| Dominican University College

Blog - Blogue

  • Google Translate: myths and reality

    Thursday, April 01, 2021
    Iva Apostolova


    Academics, particularly the ones in the Humanities, are only too fond of sarcasm and derision when it comes to common use of language. The fight over linguistic territory, which almost always involves a claim to a certain (cultural) identity, is as old as the human civilization. Nothing new there. Nothing new in the intellectual elite taking pride in swatting flies with a sledgehammer or going all around Robin Hood’s barn, either. But what makes our times particularly interesting when it comes to language skills is the existence of online translation engines such as Google translate.

    Translation devices are nothing new, of course. Pocket-size conversational guides have been around for as long as tourism has. But the first proper machine translation engines date back from the Cold War era and like everything associated with the period, the race for total world domination birthed some pretty cool inventions. In 1954 the first IBM 701 computer translated 60 Russian sentences into English. (Well, if one wants to be anal about facts, the very first machine-like translation was documented in 1933 by the Soviet scientist Peter Troyanskii who used cards with sentences in four languages, a typewriter, and a film camera*.

    Ever since, philosophers, AI enthusiasts, cognitive scientists, neurobiologists, to name but a few groups with vested interests, have tried to perfect machine learning, a big part of which is language comprehension. And when you think about it, isn’t the need to be understood the most human of all human needs?

    Why are we, then, still such snobs when it comes to digital translation engines such as Google translate? Like any other multi-faceted question, before we can look into possible answers, it is important to separate myth from reality. Google Translate is the most popular, although not the only, online translation service which was launched in 2006 with the ability to translate from and into nine languages (Yandex Translate, Linguee, and Bing Translate are worthy mentions). Today, it boasts over 500 million daily users, and it offers translations in 109 languages. Pretty impressive, huh?! But how does it work exactly? Here is where the story gets complicated but pretty amazing, too.

    The very first attempts in machine translation used a combination of rule-based machine translation and direct translation, both of which work by isolating and matching up individual phrases and words. These two methods have obvious shortcomings which have resulted in hundreds of “Don’t stand there and be hungry. Come on in and get fed up!” types of jokes, supposed to demonstrate the inadequacy of direct translation. But then came the statistical machine translation technique (SMT) which is what Google Translate used back in 2006 meaning that the engine would translate the sentence or phrase from the original language into English as an intermediary step, before translating it into the target language**. The machine would be able to quickly find examples of all kinds of frequent uses of a given term within certain sentential structure. The original SMT examples were drawn from the thousands of the UN Security Council and the EU parliament meetings transcripts. All the fascinating details about the various models of SMT that finessed the lexical orders of words, the grammatical exceptions, etc., etc., aside, the goal was to convey the general intent of the sentence.

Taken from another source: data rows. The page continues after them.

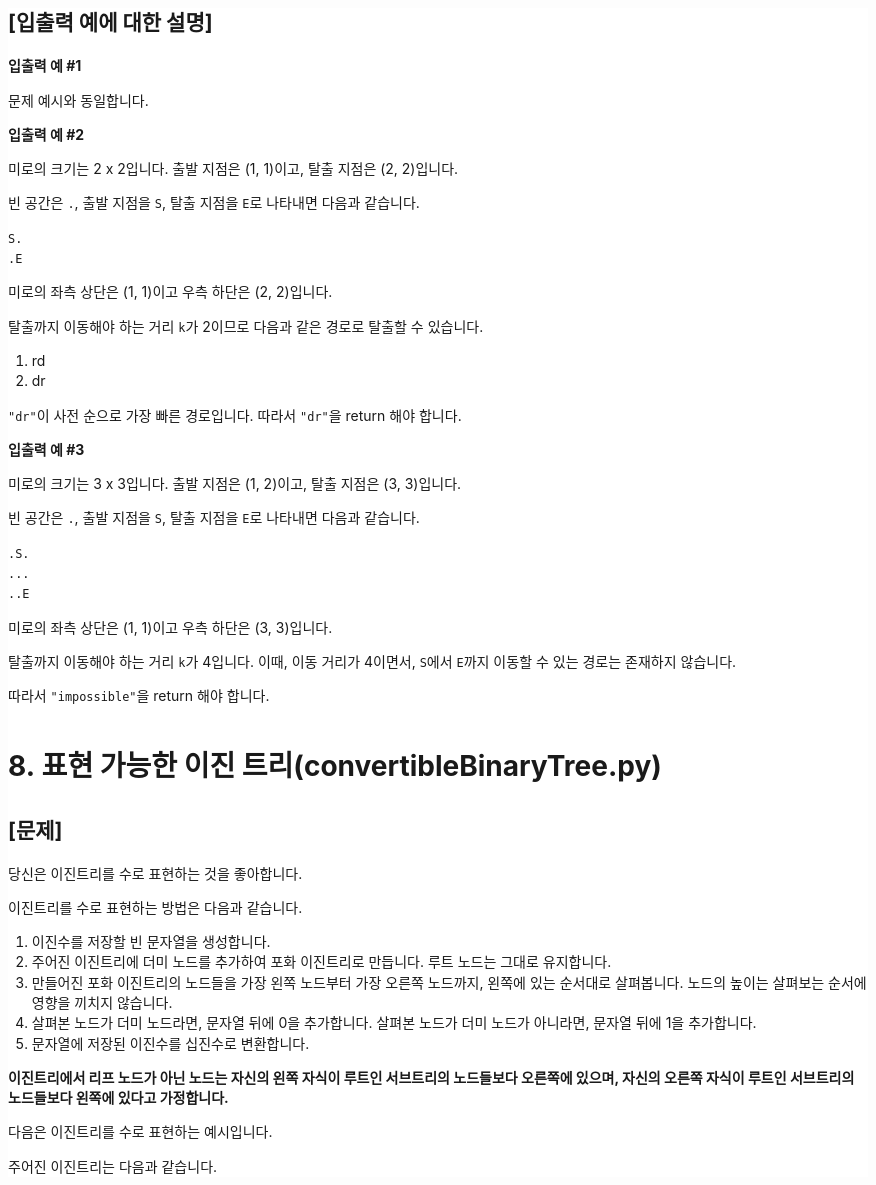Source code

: [입출력 예에 대한 설명]
------
**입출력 예 #1**

문제 예시와 동일합니다.

**입출력 예 #2**

미로의 크기는 2 x 2입니다. 출발 지점은 (1, 1)이고, 탈출 지점은 (2, 2)입니다.

빈 공간은 `.`, 출발 지점을 `S`, 탈출 지점을 `E`로 나타내면 다음과 같습니다.
```
S.
.E
```
미로의 좌측 상단은 (1, 1)이고 우측 하단은 (2, 2)입니다.

탈출까지 이동해야 하는 거리 `k`가 2이므로 다음과 같은 경로로 탈출할 수 있습니다.

1. rd
2. dr

`"dr"`이 사전 순으로 가장 빠른 경로입니다. 따라서 `"dr"`을 return 해야 합니다.

**입출력 예 #3**

미로의 크기는 3 x 3입니다. 출발 지점은 (1, 2)이고, 탈출 지점은 (3, 3)입니다.

빈 공간은 `.`, 출발 지점을 `S`, 탈출 지점을 `E`로 나타내면 다음과 같습니다.
```
.S.
...
..E
```
미로의 좌측 상단은 (1, 1)이고 우측 하단은 (3, 3)입니다.

탈출까지 이동해야 하는 거리 `k`가 4입니다. 이때, 이동 거리가 4이면서, `S`에서 `E`까지 이동할 수 있는 경로는 존재하지 않습니다.

따라서 `"impossible"`을 return 해야 합니다.

8\.&nbsp;표현 가능한 이진 트리(convertibleBinaryTree.py)
======
[문제]
------
당신은 이진트리를 수로 표현하는 것을 좋아합니다.

이진트리를 수로 표현하는 방법은 다음과 같습니다.

1. 이진수를 저장할 빈 문자열을 생성합니다.
2. 주어진 이진트리에 더미 노드를 추가하여 포화 이진트리로 만듭니다. 루트 노드는 그대로 유지합니다.
3. 만들어진 포화 이진트리의 노드들을 가장 왼쪽 노드부터 가장 오른쪽 노드까지, 왼쪽에 있는 순서대로 살펴봅니다. 노드의 높이는 살펴보는 순서에 영향을 끼치지 않습니다.
4. 살펴본 노드가 더미 노드라면, 문자열 뒤에 0을 추가합니다. 살펴본 노드가 더미 노드가 아니라면, 문자열 뒤에 1을 추가합니다.
5. 문자열에 저장된 이진수를 십진수로 변환합니다.

**이진트리에서 리프 노드가 아닌 노드는 자신의 왼쪽 자식이 루트인 서브트리의 노드들보다 오른쪽에 있으며, 자신의 오른쪽 자식이 루트인 서브트리의 노드들보다 왼쪽에 있다고 가정합니다.**

다음은 이진트리를 수로 표현하는 예시입니다.

주어진 이진트리는 다음과 같습니다.
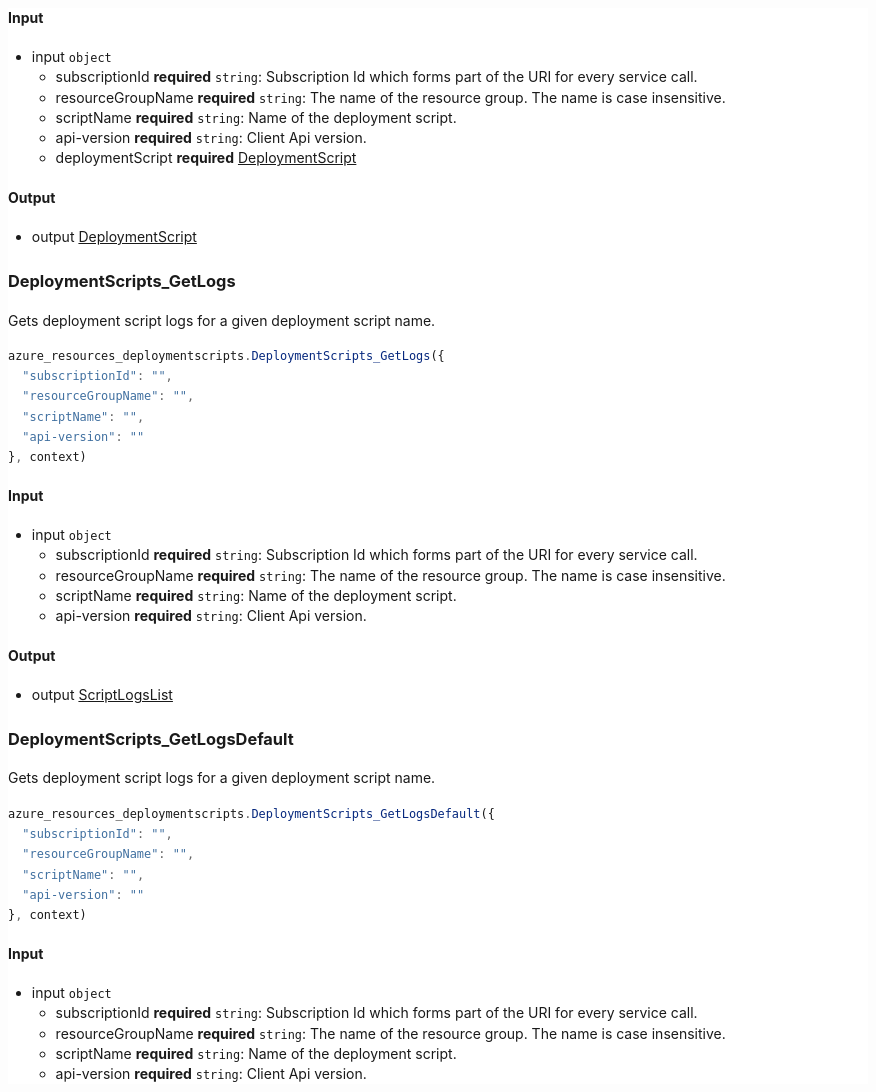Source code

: #### Input
* input `object`
  * subscriptionId **required** `string`: Subscription Id which forms part of the URI for every service call.
  * resourceGroupName **required** `string`: The name of the resource group. The name is case insensitive.
  * scriptName **required** `string`: Name of the deployment script.
  * api-version **required** `string`: Client Api version.
  * deploymentScript **required** [DeploymentScript](#deploymentscript)

#### Output
* output [DeploymentScript](#deploymentscript)

### DeploymentScripts_GetLogs
Gets deployment script logs for a given deployment script name.


```js
azure_resources_deploymentscripts.DeploymentScripts_GetLogs({
  "subscriptionId": "",
  "resourceGroupName": "",
  "scriptName": "",
  "api-version": ""
}, context)
```

#### Input
* input `object`
  * subscriptionId **required** `string`: Subscription Id which forms part of the URI for every service call.
  * resourceGroupName **required** `string`: The name of the resource group. The name is case insensitive.
  * scriptName **required** `string`: Name of the deployment script.
  * api-version **required** `string`: Client Api version.

#### Output
* output [ScriptLogsList](#scriptlogslist)

### DeploymentScripts_GetLogsDefault
Gets deployment script logs for a given deployment script name.


```js
azure_resources_deploymentscripts.DeploymentScripts_GetLogsDefault({
  "subscriptionId": "",
  "resourceGroupName": "",
  "scriptName": "",
  "api-version": ""
}, context)
```

#### Input
* input `object`
  * subscriptionId **required** `string`: Subscription Id which forms part of the URI for every service call.
  * resourceGroupName **required** `string`: The name of the resource group. The name is case insensitive.
  * scriptName **required** `string`: Name of the deployment script.
  * api-version **required** `string`: Client Api version.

    But in 2016 Google Translate introduced a game-changing approach based on the premise of deep machine learning known as neural machine translation (NMT). NMTs vary quite a bit depending on what languages we are dealing with. As the blog writer Ilya Pestov points out, “Neural translation contains 50% fewer word order mistakes, 17% fewer lexical mistakes, and 19% fewer grammar mistakes. The neural networks even learned to harmonize gender and case in different languages. And no one taught them to do so.” ***.

    The point is that neural machine translation, inspired by deep learning has even deeper layers yet to be discovered. So, to paraphrase my original question, why are we so threatened by translation engines that we feel the need to mock them any occasion we get? On the surface, it looks like this is yet another manifestation of the deeply imbedded human fear of the intelligent machine. But a scratch below the surface provides a slightly different outlook. When you think about it, translation engines, available to anyone who has internet access and most importantly, being free of charge, actually level out the language playfield, and allow users from all walks of life to, well, sound educated, really.

    Rest assured, no translation engine can or should substitute learning a language from the bottom up (i.e., using real-time human interaction in a class setting, for example). At the same time, relying exclusively on online translation engines without having any prior knowledge or, at least, a basic understanding of a given linguistic structure, will most likely yield funny at best, and disastrous at worst, results. But for the intelligent user who is looking for a quick grammar check of a formal-style sentence, or who wants to know possible alternative uses of a phrase, Google Translate can be a real pal, si vous voyez ce que je veux dire:)

    * Ilya Pestov (March 12, 2018). A history of machine translation from the Cold War to deep learning.


    *** Ilya Pestov (March 12, 2018). A history of machine translation from the Cold War to deep learning.